■ **What is expected**: Rewrite the text of the listing below with "website" changed to "site" and everything else kept the same. Leave out the pictures.

■ **Exercise material**:
────────────────

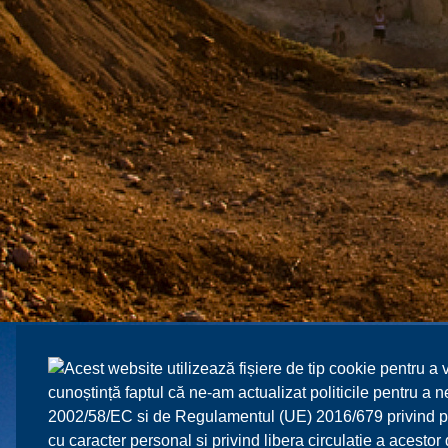
Acest website utilizează fișiere de tip cookie pentru a 
cunoștință faptul că ne-am actualizat politicile pentru a
2002/58/EC si de Regulamentul (UE) 2016/679 privind prot
cu caracter personal si privind libera circulatie a acesto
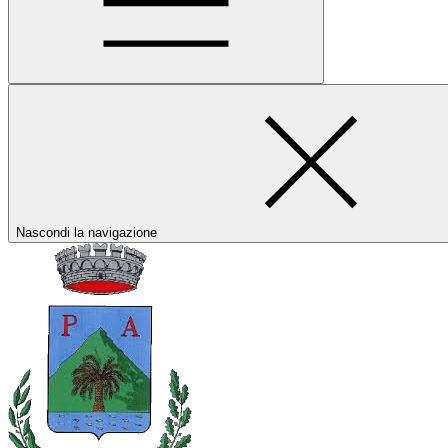
Nascondi la navigazione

────────────────

■ **Final answer**:
Acest site utilizează fișiere de tip cookie pentru a 
cunoștință faptul că ne-am actualizat politicile pentru a
2002/58/EC si de Regulamentul (UE) 2016/679 privind prot
cu caracter personal si privind libera circulatie a acesto
Nascondi la navigazione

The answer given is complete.